I think of it like this: we have a lot of puzzles in our house—truck puzzles, farm puzzles, dinosaur puzzles. And that also means we have a lot of missing puzzle pieces around our house—under the couch, in between the seat cushions, in the refrigerator. And what that means is that our puzzles are almost never complete. They’ve got holes, and gaps and edges missing, which can be mighty frustrating. When it comes to faith, when it comes to our understanding of God we are working with more missing pieces than found pieces. And that too, can be mighty frustrating.

But not knowing everything is not the same thing as not knowing anything. We have some important hints, some clear clues to go on. We have enough pieces to give us an idea about the shape and content of the puzzle we call God. We have the revelation of Jesus Christ, the Holy Scriptures, previous generations of the faithful who have offered their insights into the Almighty for us to benefit from, and we have our own experience. We have some edges, some clear sections that have taken shape—“Oh here’s an area of justice…Ah yes, this big section in the middle is definitely love…and this big portion over here, that looks like mercy.” And even though as we go along we still see only in part, we can sense the outline of things, and the promise of that complete picture out there, even though it hasn’t all quite come together yet. We know in part, we see only in part, but there are things we do know, and we do see.

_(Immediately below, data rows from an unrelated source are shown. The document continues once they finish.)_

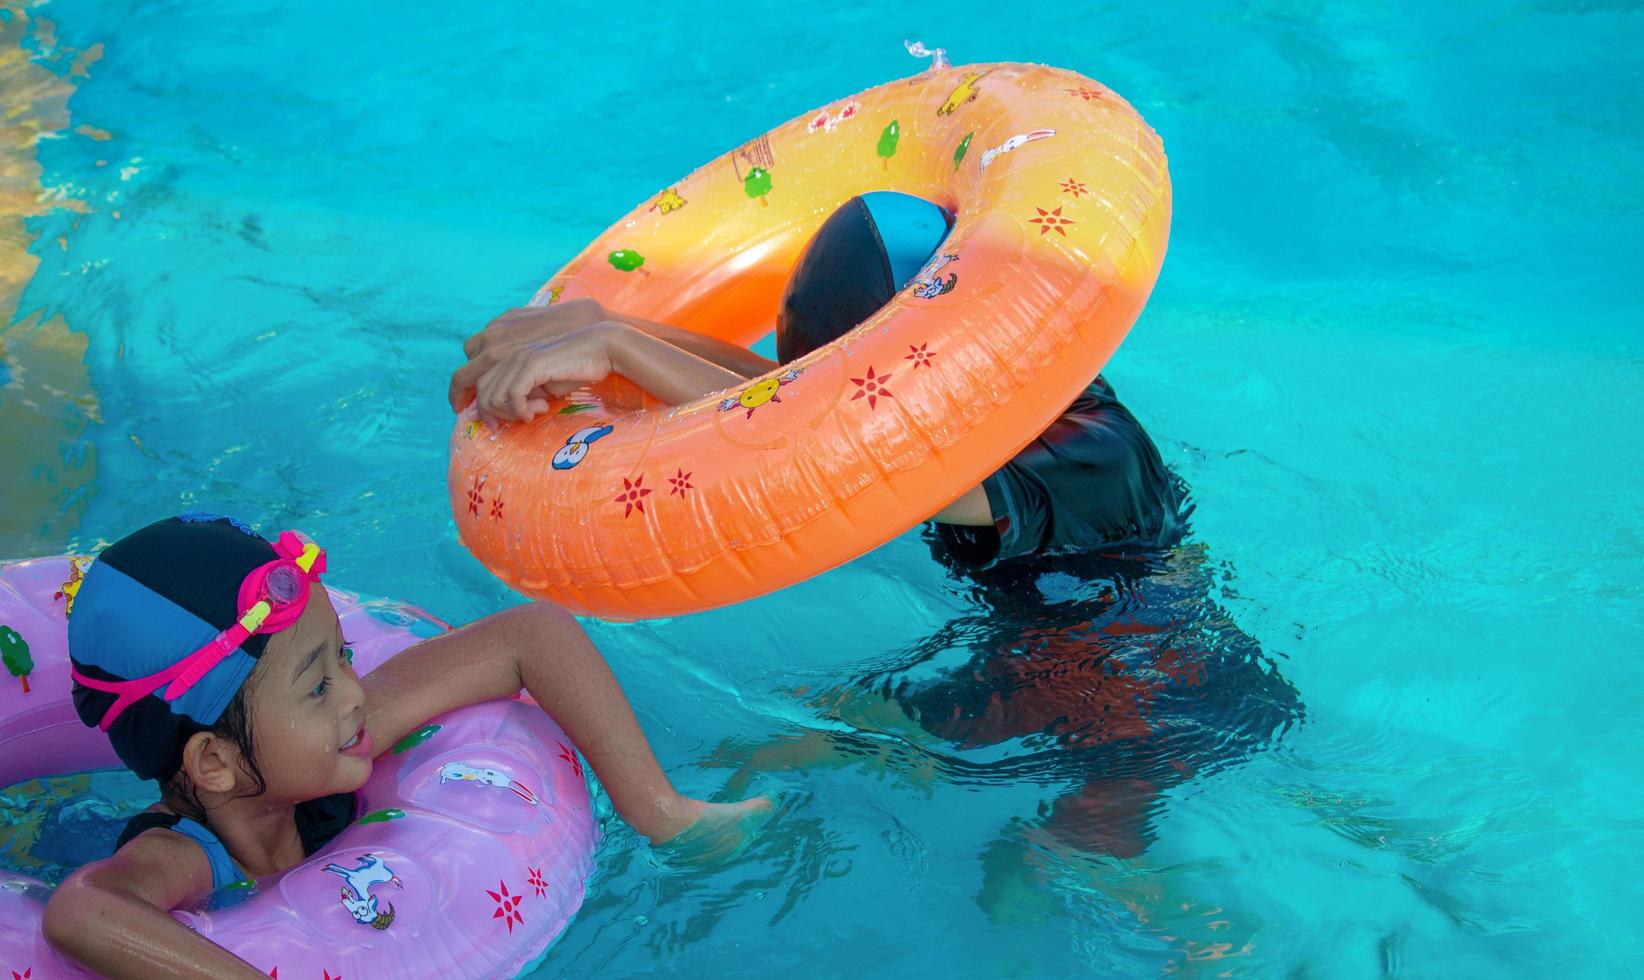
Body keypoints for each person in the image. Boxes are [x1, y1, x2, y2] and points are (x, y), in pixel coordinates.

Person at [42, 514, 768, 979]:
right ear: (214, 764)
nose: (355, 693)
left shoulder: (326, 750)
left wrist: (659, 811)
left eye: (345, 656)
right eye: (318, 686)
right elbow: (81, 912)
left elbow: (531, 635)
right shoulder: (185, 853)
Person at [448, 192, 1190, 567]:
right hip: (1030, 650)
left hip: (1144, 682)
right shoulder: (997, 384)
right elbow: (790, 398)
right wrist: (617, 325)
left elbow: (830, 449)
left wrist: (614, 349)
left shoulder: (1093, 454)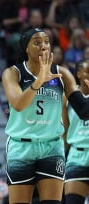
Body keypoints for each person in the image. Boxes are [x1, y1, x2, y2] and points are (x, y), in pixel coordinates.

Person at [1, 28, 89, 204]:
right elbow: (18, 104)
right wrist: (39, 80)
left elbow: (84, 111)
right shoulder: (13, 73)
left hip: (52, 146)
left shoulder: (62, 73)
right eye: (37, 42)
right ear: (26, 47)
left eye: (47, 42)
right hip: (21, 146)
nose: (44, 46)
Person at [62, 59, 89, 204]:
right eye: (88, 71)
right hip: (76, 155)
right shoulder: (68, 96)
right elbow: (64, 130)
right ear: (79, 73)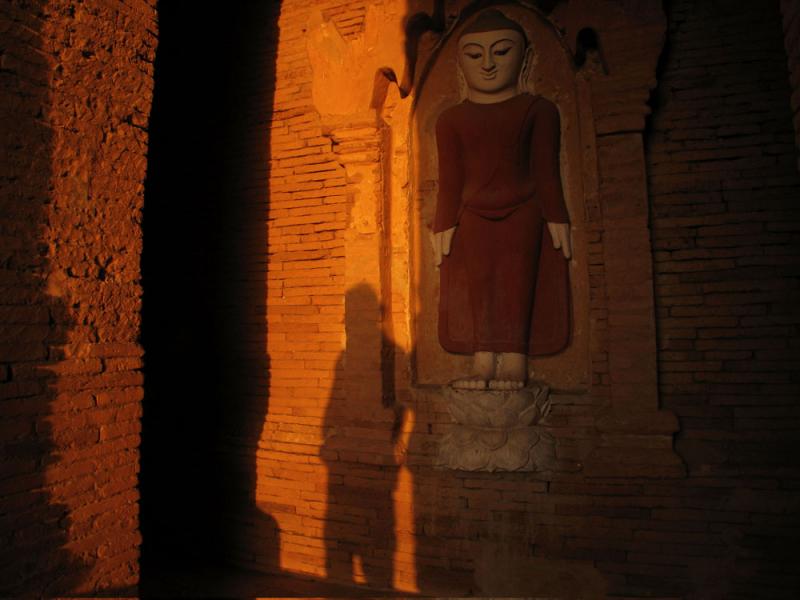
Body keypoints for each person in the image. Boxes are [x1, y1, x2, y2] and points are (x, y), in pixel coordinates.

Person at [433, 9, 572, 390]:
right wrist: (442, 222)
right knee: (478, 283)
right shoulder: (450, 120)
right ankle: (482, 358)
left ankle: (514, 359)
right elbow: (450, 179)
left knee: (517, 281)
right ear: (461, 64)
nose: (489, 65)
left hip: (524, 210)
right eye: (476, 55)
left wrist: (557, 214)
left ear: (524, 58)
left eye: (502, 52)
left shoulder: (539, 110)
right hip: (473, 213)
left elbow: (547, 171)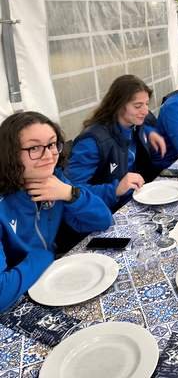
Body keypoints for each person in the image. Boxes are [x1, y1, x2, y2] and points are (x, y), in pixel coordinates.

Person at [0, 111, 112, 312]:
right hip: (17, 299)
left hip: (49, 280)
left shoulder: (55, 180)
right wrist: (44, 257)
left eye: (52, 144)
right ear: (10, 154)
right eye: (34, 148)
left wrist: (70, 194)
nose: (49, 155)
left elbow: (103, 220)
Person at [67, 75, 166, 210]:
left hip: (136, 198)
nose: (145, 111)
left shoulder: (133, 124)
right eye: (138, 106)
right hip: (108, 211)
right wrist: (115, 189)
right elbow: (71, 191)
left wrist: (149, 132)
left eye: (147, 104)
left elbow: (145, 123)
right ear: (119, 105)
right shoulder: (92, 142)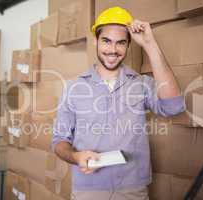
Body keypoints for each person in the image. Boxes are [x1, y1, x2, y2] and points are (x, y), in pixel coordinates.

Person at [52, 7, 185, 200]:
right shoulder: (73, 88)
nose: (113, 50)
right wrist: (75, 157)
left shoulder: (141, 83)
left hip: (132, 189)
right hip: (88, 190)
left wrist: (150, 45)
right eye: (106, 41)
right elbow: (59, 141)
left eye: (121, 43)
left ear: (128, 45)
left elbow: (173, 106)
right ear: (96, 40)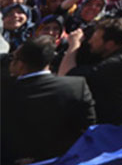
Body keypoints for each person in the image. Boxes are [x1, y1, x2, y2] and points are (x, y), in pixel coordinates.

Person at [1, 37, 96, 165]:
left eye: (13, 58)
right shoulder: (77, 87)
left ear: (21, 64)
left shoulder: (6, 90)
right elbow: (87, 130)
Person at [59, 16, 122, 125]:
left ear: (110, 44)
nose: (90, 41)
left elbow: (66, 76)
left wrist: (74, 45)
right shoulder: (115, 50)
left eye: (95, 40)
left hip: (113, 126)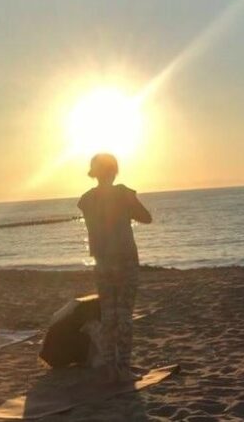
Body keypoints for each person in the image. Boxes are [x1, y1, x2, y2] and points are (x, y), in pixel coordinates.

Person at [77, 153, 152, 382]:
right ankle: (123, 367)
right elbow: (146, 217)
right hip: (125, 260)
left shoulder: (85, 200)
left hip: (102, 262)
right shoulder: (123, 194)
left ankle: (111, 368)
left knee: (109, 316)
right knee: (124, 316)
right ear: (113, 171)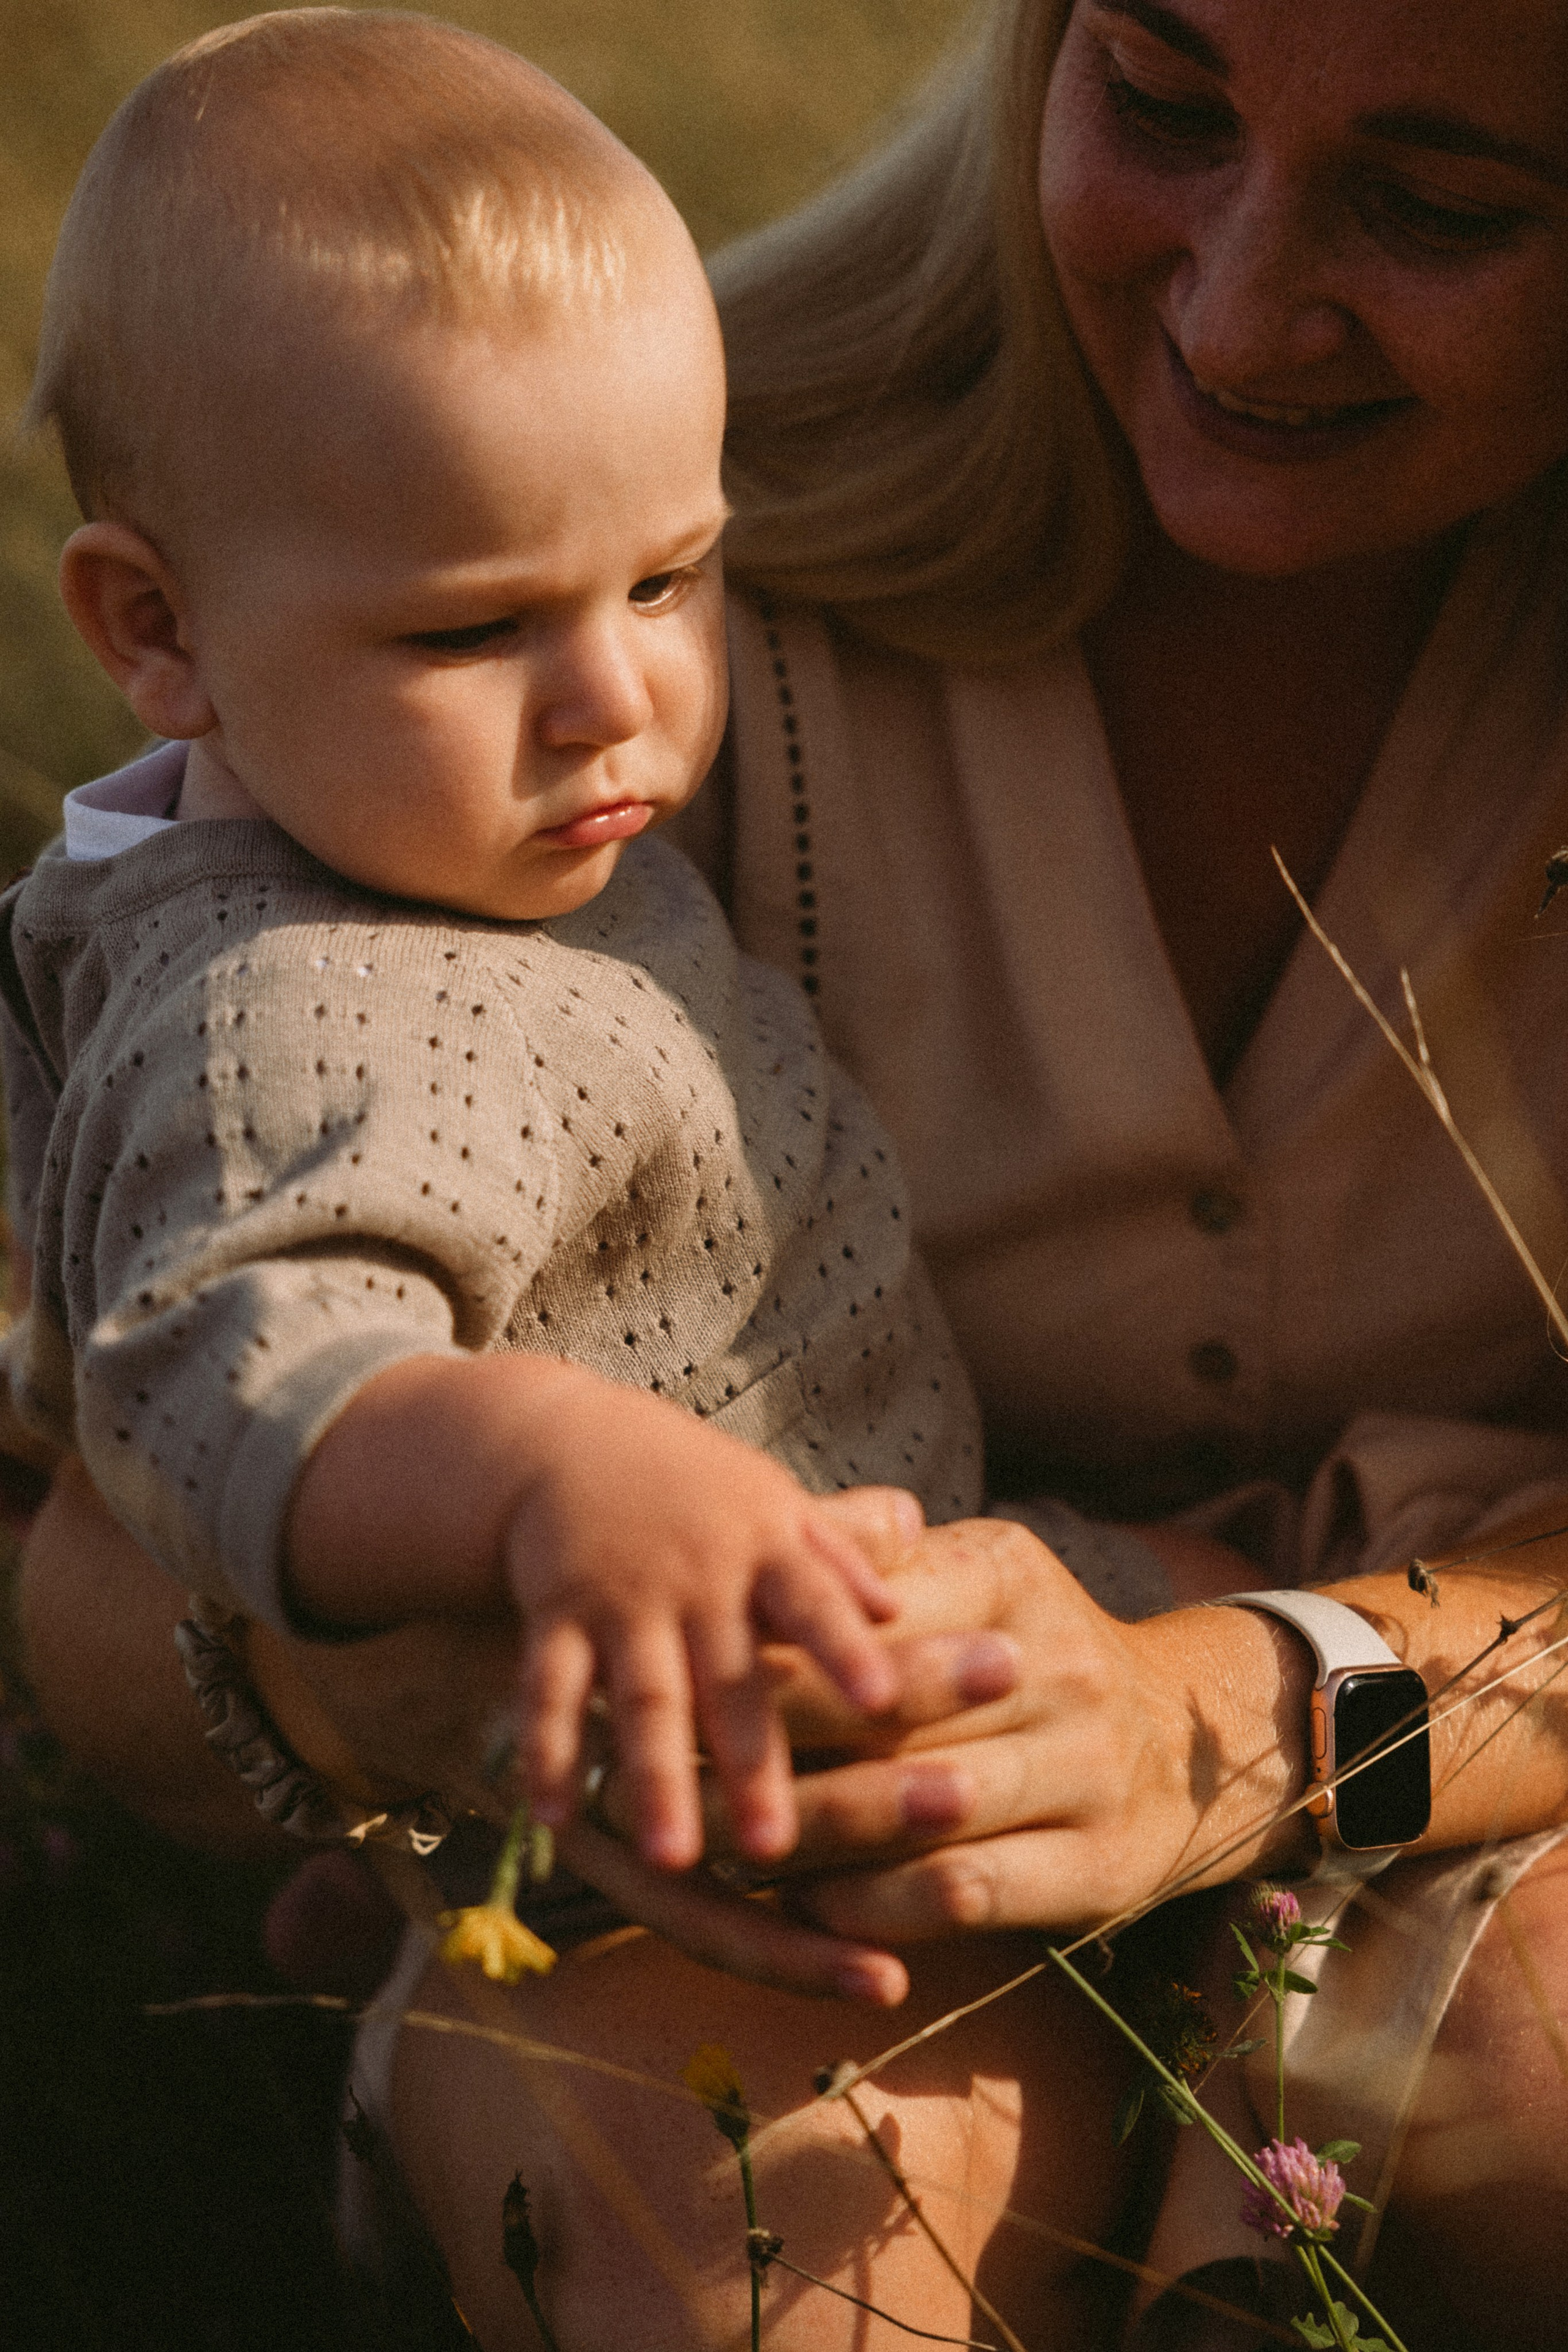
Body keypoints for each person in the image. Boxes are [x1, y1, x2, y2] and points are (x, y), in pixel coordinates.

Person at [16, 0, 1568, 2345]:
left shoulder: (607, 563)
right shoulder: (518, 473)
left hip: (1461, 1786)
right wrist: (454, 1721)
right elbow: (134, 1513)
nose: (1244, 311)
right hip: (795, 1859)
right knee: (777, 2234)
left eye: (1444, 203)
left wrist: (1240, 1715)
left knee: (1530, 2091)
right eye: (1158, 102)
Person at [4, 6, 999, 1896]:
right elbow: (236, 1358)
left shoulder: (420, 837)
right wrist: (553, 1479)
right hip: (686, 1725)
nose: (614, 699)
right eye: (475, 633)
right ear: (156, 627)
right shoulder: (310, 1000)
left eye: (664, 578)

It’s important to remember though, that sacrificing surety doesn’t mean sacrificing commitment. We shouldn’t confuse not knowing with not caring. Because there is admittedly a fine balance between recognizing our understanding is only partial, and giving up on ever seeing the whole. Again, Paul is a valuable example for us here. Because Paul’s zeal was not diminished by his maturation in faith, it was emboldened. His commitment to the truths he did know—those unshakeable truths of faith, hope and love—were enough to guide the rest of his life and inspire him to work tirelessly to spread those truths to others even though he knew that his picture was only partial. Because rather than that partial picture being bad news, in Paul’s eyes it was actually good news, because it was a promise of yet more wonderful and glorious things to come. When it comes to the limits of our understanding of God we can lament the gaps, the holes, the pieces which we cannot see, or we can look at what we can see, and say, “Can you just imagine how much more beautiful this picture will be when it’s complete?”

Even though when it comes to the great mystery of God we may have more questions than answers, we can still have a Pauline zeal for the answers that we do have, and we can give our lives to them just as fully as he did. Having a “conjunctive faith” does not excuse us from sharing in that same conviction for spreading the good news of God in Christ that propelled Paul across the ancient world, because we believe that when the complete comes, when we know fully, it won’t be a surprise, it will be a fulfillment; a completion of the puzzle, a dusting off of the mirror, a face to face greeting with God, and it will be glorious. Yes, mom, you were right: the more we know, the more we know we don’t know. But if what we don’t know about God is anything like what we do, then it is worth giving our lives to; worth the struggle of living as a paradox: simultaneously humble in our understanding and bold in our witness; and worth proclaiming with passion, that great is the mystery of our faith. Amen.

[1] Fowler, James. Stages of Faith: The Psychology of Human Development and the Quest for Meaning, HarperOne, New York, NY 1981.